Dione Carlos para Leda Maria Martins | 13 Cartas Imaginadas

DIONE CARLOS
Nascida no
Rio de Janeiro, é dramaturga formada pela SP Escola de Teatro. Cursou Jornalismo na Universidade Metodista de São Paulo. Atua como dramaturga em parceria com várias cias de teatro. Possui quinze textos encenados, entre eles “Revoltar” e “Bonita”. Lançou seu primeiro livro, “Dramaturgias do Front”, em 2017. É orientadora artística da ELT, Escola Livre de teatro de Santo André.
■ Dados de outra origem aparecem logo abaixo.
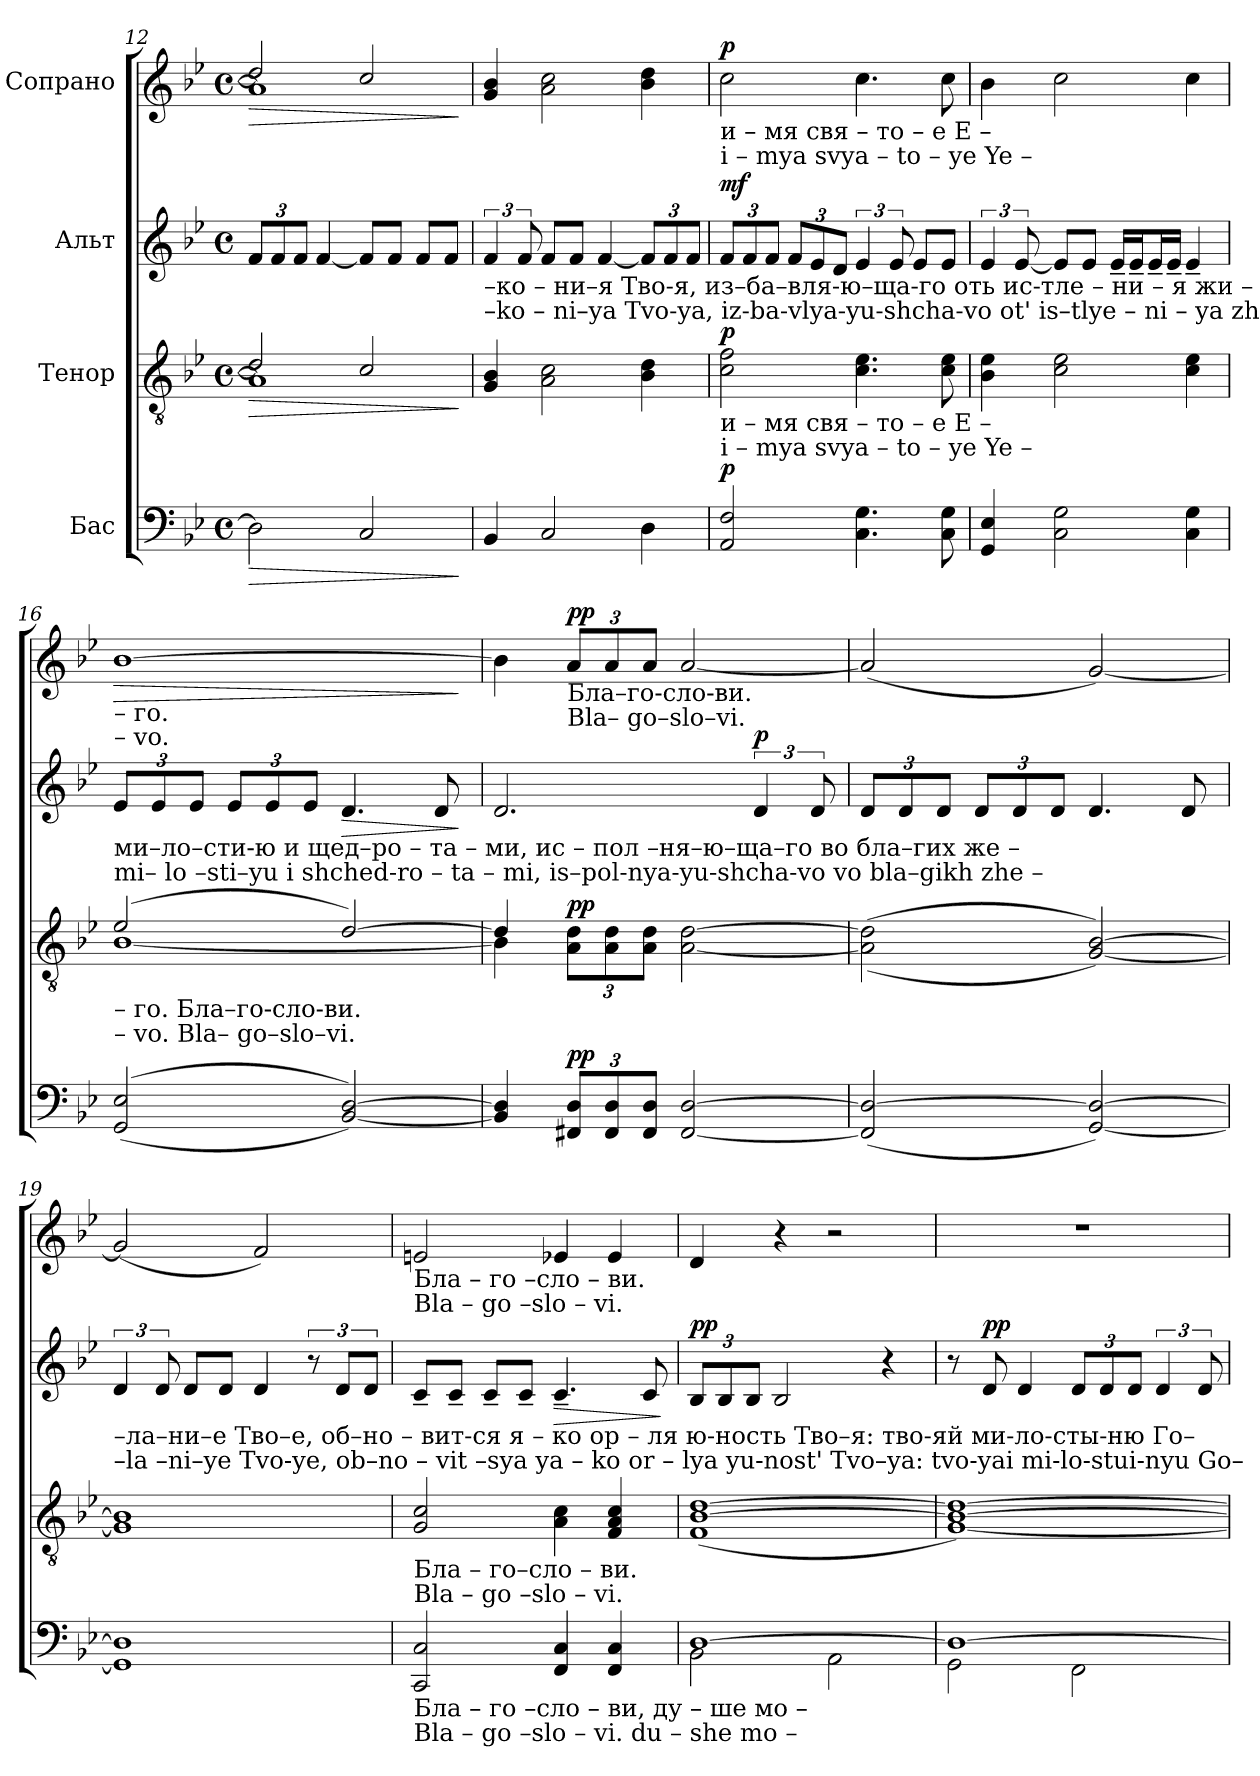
**kern	**dynam	**kern	**dynam	**kern	**dynam	**kern	**dynam
*part4	*part4	*part3	*part3	*part2	*part2	*part1	*part1
*staff4	*staff4	*staff3	*staff3	*staff2	*staff2	*staff1	*staff1
*I"Бас	*	*I"Тенор	*	*I"Альт	*	*I"Сопрано	*
*clefF4	*	*clefGv2	*	*clefG2	*	*clefG2	*
*k[b-e-]	*	*k[b-e-]	*	*k[b-e-]	*	*k[b-e-]	*
*M4/4	*	*M4/4	*	*M4/4	*	*M4/4	*
*met(c)	*	*met(c)	*	*met(c)	*	*met(c)	*
=12	=12	=12	=12	=12	=12	=12	=12
!	!LO:HP:b	!	!LO:HP:b	!	!	!	!LO:HP:b
*	*	*^	*	*	*	*^	*
2D\]	>	2d/]	1A]	>	12f/L	.	2dd/]	1a]	>
.	.	.	.	.	12f/	.	.	.	.
.	.	.	.	.	12f/J	.	.	.	.
.	.	.	.	.	[4f/	.	.	.	.
2C/	.	2c/	.	.	8f/L]	.	2cc/	.	.
.	.	.	.	.	8f/J	.	.	.	.
.	.	.	.	.	8f/L	.	.	.	.
.	.	.	.	.	8f/J	.	.	.	.
*	*	*v	*v	*	*	*	*v	*v	*
.	]	.	]	.	.	.	]
!!LO:PB:g=z
=13	=13	=13	=13	=13	=13	=13	=13
!	!	!	!	!LO:TX:b:t=–ко – ни–я   Тво-я,              из–ба–вля-ю–ща-го оть ис-тле – ни – я     жи –  вот   Твой,   вен-ча–ю–ща-го   Tя	!	!	!
!	!	!	!	!LO:TX:b:t=–ko – ni–ya  Tvo-ya,       iz-ba-vlya-yu-shcha-vo  ot'   is–tlye – ni – ya    zhi –  vot  Tvoi, ven-cha-yu-shcha-vo Tya	!	!	!
4BB-/	.	4G/ 4B-/	.	6f/	.	4g/ 4b-/	.
.	.	.	.	12f/	.	.	.
2C/	.	2A\ 2c\	.	8f/L	.	2a\ 2cc\	.
.	.	.	.	8f/J	.	.	.
.	.	.	.	[4f/	.	.	.
4D\	.	4B-\ 4d\	.	12f/L]	.	4b-\ 4dd\	.
.	.	.	.	12f/	.	.	.
.	.	.	.	12f/J	.	.	.
=14	=14	=14	=14	=14	=14	=14	=14
!	!	!	!	!	!	!LO:TX:b:t=и                       –                   мя                        свя   –  то     –      е                                               Е  –	!
!	!	!	!	!	!	!LO:TX:b:t=i                        –                 mya                      svya  –  to      –     ye                                            Ye –	!
!	!	!LO:TX:b:t=и                      –                    мя                         свя   – то    –       е                                               Е  –	!	!	!	!	!
!	!	!LO:TX:b:t=i                      –                   mya                      svya  – to     –      ye                                             Ye –	!	!	!	!	!
!	!LO:DY:a	!	!LO:DY:a	!	!LO:DY:a	!	!LO:DY:a
2AA/ 2F/	p	2c\ 2f\	p	12f/L	mf	2cc\	p
.	.	.	.	12f/	.	.	.
.	.	.	.	12f/J	.	.	.
.	.	.	.	12f/L	.	.	.
.	.	.	.	12e-/	.	.	.
.	.	.	.	12d/J	.	.	.
4.C\ 4.G\	.	4.c\ 4.e-\	.	6e-/	.	4.cc\	.
.	.	.	.	12e-/	.	.	.
.	.	.	.	8e-/L	.	.	.
8C\ 8G\	.	8c\ 8e-\	.	8e-/J	.	8cc\	.
=15	=15	=15	=15	=15	=15	=15	=15
4GG/ 4E-/	.	4B-\ 4e-\	.	6e-/	.	4b-\	.
.	.	.	.	[12e-/	.	.	.
2C\ 2G\	.	2c\ 2e-\	.	8e-/L]	.	2cc\	.
.	.	.	.	8e-/J	.	.	.
.	.	.	.	16e-~/LL	.	.	.
.	.	.	.	16e-~/J	.	.	.
.	.	.	.	16e-~/L	.	.	.
.	.	.	.	16e-~/JJ	.	.	.
4C\ 4G\	.	4c\ 4e-\	.	4e-~/	.	4cc\	.
!!LO:LB:g=z
=16	=16	=16	=16	=16	=16	=16	=16
*	*	*^	*	*	*	*	*
!	!	!	!	!	!	!	!LO:TX:b:t=– го.	!
!	!	!	!	!	!	!	!LO:TX:b:t=– vo.	!
!	!	!	!	!	!LO:TX:b:t=ми–ло–сти-ю   и  щед–ро     –     та    –   ми,                                             ис – пол –ня–ю–ща–го  во  бла–гих             же –	!	!	!
!	!	!	!	!	!LO:TX:b:t=mi– lo –sti–yu i shched-ro    –      ta    –   mi,                                             is–pol-nya-yu-shcha-vo  vo  bla–gikh           zhe –	!	!	!
!	!	!LO:TX:b:t=– го.                                                                                           Бла–го-сло-ви.	!	!	!	!	!	!
!	!	!LO:TX:b:t=– vo.                                                                                           Bla– go–slo–vi.	!	!	!	!	!	!
!	!	!	!	!	!	!	!	!LO:HP:b
(>(2GG/ 2E-/	.	(2e-/	[1B-	.	12e-/L	.	[1b-	>
.	.	.	.	.	12e-/	.	.	.
.	.	.	.	.	12e-/J	.	.	.
.	.	.	.	.	12e-/L	.	.	.
.	.	.	.	.	12e-/	.	.	.
.	.	.	.	.	12e-/J	.	.	.
!	!	!	!	!	!	!LO:HP:b	!	!
[2BB-/ [2D/))	.	[2d/)	.	.	4.d/	>	.	.
.	.	.	.	.	8d/	.	.	.
*	*	*v	*v	*	*	*	*	*
.	.	.	.	.	]	.	]
=17	=17	=17	=17	=17	=17	=17	=17
*	*	*^	*	*	*	*	*
4BB-/] 4D/]	.	4d/]	4B-\]	.	2.d/	.	4b-\]	.
!	!	!	!	!	!	!	!LO:TX:b:t=Бла–го-сло-ви.	!
!	!	!	!	!	!	!	!LO:TX:b:t=Bla– go–slo–vi.	!
!	!LO:DY:a	!	!	!LO:DY:a	!	!	!	!LO:DY:a
12FF#X/ 12D/L	pp	12A\ 12d\L	4ryy	pp	.	.	12a/L	pp
12FF#/ 12D/	.	12A\ 12d\	.	.	.	.	12a/	.
12FF#/ 12D/J	.	12A\ 12d\J	.	.	.	.	12a/J	.
[2FF#/ [2D/	.	[2A\ [2d\	2ryy	.	.	.	[2a/	.
!	!	!	!	!	!	!LO:DY:a	!	!
.	.	.	.	.	6d/	p	.	.
.	.	.	.	.	12d/	.	.	.
*	*	*v	*v	*	*	*	*	*
=18	=18	=18	=18	=18	=18	=18	=18
(2FF#/] 2D/_	.	((2A\] 2d\]	.	12d/L	.	(2a/]	.
.	.	.	.	12d/	.	.	.
.	.	.	.	12d/J	.	.	.
.	.	.	.	12d/L	.	.	.
.	.	.	.	12d/	.	.	.
.	.	.	.	12d/J	.	.	.
[2GG/ 2D/_)	.	[2G/ [2B-/))	.	4.d/	.	[2g/)	.
.	.	.	.	8d/	.	.	.
!!LO:LB:g=z
=19	=19	=19	=19	=19	=19	=19	=19
!	!	!	!	!LO:TX:b:t=–ла–ни–е   Тво–е,      об–но –  вит-ся      я –  ко     ор  –  ля      ю-ность Тво–я&colon;                    тво-яй ми-ло-сты-ню Го–	!	!	!
!	!	!	!	!LO:TX:b:t=–la –ni–ye  Tvo-ye,    ob–no –   vit –sya   ya – ko    or   –  lya     yu-nost'  Tvo–ya&colon;                 tvo-yai  mi-lo-stui-nyu Go–	!	!	!
1GG] 1D]	.	1G] 1B-]	.	6d/	.	(2g/]	.
.	.	.	.	12d/	.	.	.
.	.	.	.	8d/L	.	.	.
.	.	.	.	8d/J	.	.	.
.	.	.	.	4d/	.	2f/)	.
.	.	.	.	12r	.	.	.
.	.	.	.	12d/L	.	.	.
.	.	.	.	12d/J	.	.	.
=20	=20	=20	=20	=20	=20	=20	=20
!	!	!	!	!	!	!LO:TX:b:t=Бла             –                го –сло  –   ви.	!
!	!	!	!	!	!	!LO:TX:b:t=Bla              –                go –slo    –   vi.	!
!	!	!LO:TX:b:t=Бла             –                го–сло  –   ви.	!	!	!	!	!
!	!	!LO:TX:b:t=Bla               –               go –slo   –    vi.	!	!	!	!	!
!LO:TX:b:t=Бла              –                 го –сло  –   ви,                              ду    –    ше               мо  –	!	!	!	!	!	!	!
!LO:TX:b:t=Bla               –                 go –slo   –    vi.                              du     –   she               mo –	!	!	!	!	!	!	!
2CC/ 2C/	.	2G/ 2c/	.	8c~/L	.	2en/	.
.	.	.	.	8c~/J	.	.	.
.	.	.	.	8c~/L	.	.	.
.	.	.	.	8c~/J	.	.	.
!	!	!	!	!	!LO:HP:b	!	!
4FF/ 4C/	.	4A\ 4c\	.	4.c~/	>	4e-X/	.
4FF/ 4C/	.	4F/ 4A/ 4c/	.	.	.	4e-/	.
.	.	.	.	8c/	.	.	.
.	.	.	.	.	]	.	.
=21	=21	=21	=21	=21	=21	=21	=21
*^	*	*^	*	*	*	*	*
!	!	!	!	!	!	!	!LO:DY:a	!	!
[1D	2BB-\	.	[1B- [1d	(1F	.	12B-/L	pp	4d/	.
.	.	.	.	.	.	12B-/	.	.	.
.	.	.	.	.	.	12B-/J	.	.	.
.	.	.	.	.	.	2B-/	.	4r	.
.	2AA\	.	.	.	.	.	.	2r	.
.	.	.	.	.	.	4r	.	.	.
=22	=22	=22	=22	=22	=22	=22	=22	=22	=22
1D_	2GG\	.	1B-_ 1d_	[1G)	.	8r	.	1r	.
!	!	!	!	!	!	!	!LO:DY:a	!	!
.	.	.	.	.	.	8d/	pp	.	.
.	.	.	.	.	.	4d/	.	.	.
.	2FF\	.	.	.	.	12d/L	.	.	.
.	.	.	.	.	.	12d/	.	.	.
.	.	.	.	.	.	12d/J	.	.	.
.	.	.	.	.	.	6d/	.	.	.
.	.	.	.	.	.	12d/	.	.	.
*v	*v	*	*	*	*	*	*	*	*
*	*	*v	*v	*	*	*	*	*
=	=	=	=	=	=	=	=
*-	*-	*-	*-	*-	*-	*-	*-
LEDA MARIA MARTINS (Rio de Janeiro, 1955) 
É
poeta, ensaísta e dramaturga. Tem livros e ensaios teóricos publicados no Brasil, no exterior e criações no teatro e na performance. Entre os títulos publicados, estão A Cena em Sombras” (Perspectiva, 1995) e Afrografias da Memória” (Perspectiva, 1995). É Doutora em Letras-Literatura Comparada pela Universidade Federal de Minas Gerais e pós-doutorados em Estudos da Performance pela New York University, Tisch School of the Arts, Department of Performance Studies, (1999-2000 e 2009).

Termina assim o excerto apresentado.